Marvin Michael R, Ferguson Nicole, Cannon Robert M, Jones Christopher M, Brock Guy N
Division of Transplantation, Hiram C. Polk Jr., M.D. Department of Surgery, University of Louisville, Louisville, KY.
Liver Transpl. 2015 May;21(5):612-22. doi: 10.1002/lt.24098. Epub 2015 Apr 15.
Multiple studies have demonstrated an advantage for hepatocellular carcinoma (HCC) patients under the current liver allocation system, such that the United Network for Organ Sharing (UNOS) recently voted in support of a proposal to delay granting Model for End-Stage Liver Disease (MELD) exception points to all HCC patients for 6 months, independently of a candidate's native MELD score or alpha-fetoprotein (AFP) level. We obtained UNOS data on adult patients who were added to the wait list between January 22, 2005 and September 30, 2009, and we explored the relationship between HCC, MELD, AFP, and other factors that contribute to not only dropout on the wait list but posttransplant survival as well. The aim was to establish an equivalent Model for End-Stage Liver Disease (MELDEQ ) score for HCC patients that would reduce the disparity in access to transplantation between HCC and non-HCC patients. We determined risk groups for HCC patients with dropout hazards equivalent to those of non-HCC patients, and we evaluated projections for HCC wait-list dropout/transplantation probabilities on the basis of the MELDEQ prioritization scheme. Projections indicate that lower risk HCC patients (MELDEQ ≤ 18) would have dropout probabilities similar to those of non-HCC patients in the same MELD score range, whereas dropout probabilities for higher risk HCC patients would actually be improved. The posttransplant survival of all HCC risk groups is lower than that of their non-HCC counterparts, with 1-year survival of 0.77 (95% CI, 0.70-0.85) for MELDEQ scores ≥ 31. These results suggest that HCC patients with a combination of a low biochemical MELD score and a low AFP level (MELDEQ ≤ 15) would receive a marked advantage in comparison with patients with chemical MELD scores in a similar range and that a delay of 6 months for listing may be appropriate. In contrast, patients with MELDEQ scores > 15 would likely be adversely affected by a universal 6-month delay in listing.
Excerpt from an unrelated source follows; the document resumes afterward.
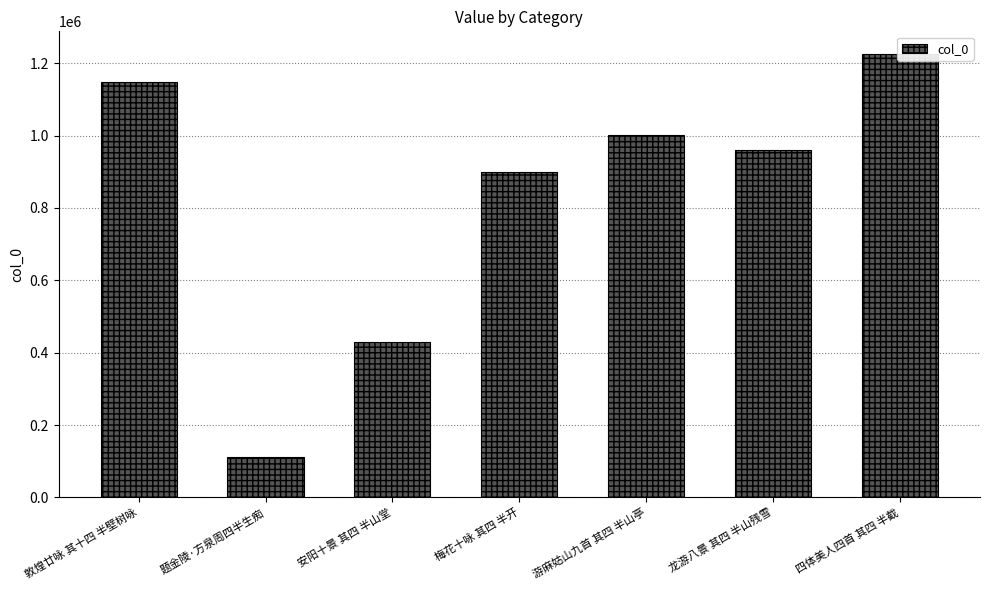

Is it true that the value at 题金陵·方泉周四半生痴 is 111015?

True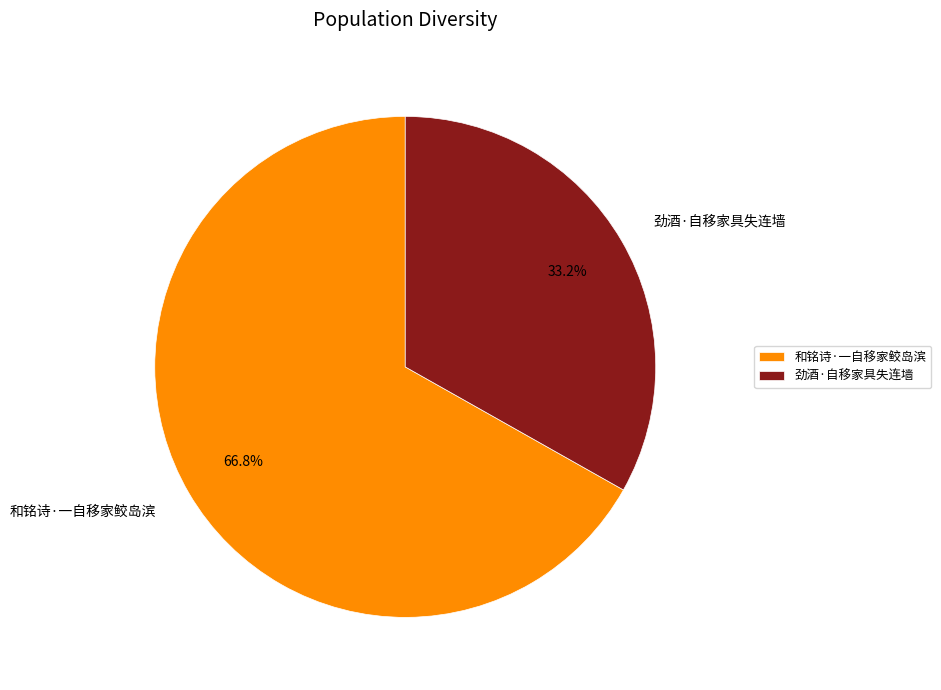

What is the ratio of the value at 劲酒·自移家具失连墙 to the value at 和铭诗·一自移家鲛岛滨?

0.5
多项研究表明,在当前的肝脏分配系统下,肝细胞癌(HCC)患者具有优势,因此器官共享联合网络(UNOS)最近投票支持一项提案,即推迟给予所有HCC患者终末期肝病模型(MELD)例外加分6个月,而不考虑候选者的原始MELD评分或甲胎蛋白(AFP)水平。我们获取了UNOS关于2005年1月22日至2009年9月30日期间加入等待名单的成年患者的数据,并探讨了HCC、MELD、AFP以及其他不仅导致等待名单上退出而且影响移植后生存的因素之间的关系。目的是为HCC患者建立一个等效的终末期肝病模型(MELDEQ)评分,以减少HCC患者与非HCC患者在移植机会上的差距。我们确定了HCC患者中退出风险与非HCC患者相当的风险组,并根据MELDEQ优先排序方案评估了HCC等待名单退出/移植概率的预测。预测表明,低风险HCC患者(MELDEQ≤18)的退出概率与相同MELD评分范围内的非HCC患者相似,而高风险HCC患者的退出概率实际上会有所改善。所有HCC风险组的移植后生存率均低于非HCC对应组,MELDEQ评分≥31的患者1年生存率为0.77(95%CI,0.70 - 0.85)。这些结果表明,与化学MELD评分在相似范围内的患者相比,生化MELD评分低且AFP水平低(MELDEQ≤15)的HCC患者将获得显著优势,推迟6个月列入名单可能是合适的。相比之下,MELDEQ评分>15的患者可能会因普遍推迟6个月列入名单而受到不利影响。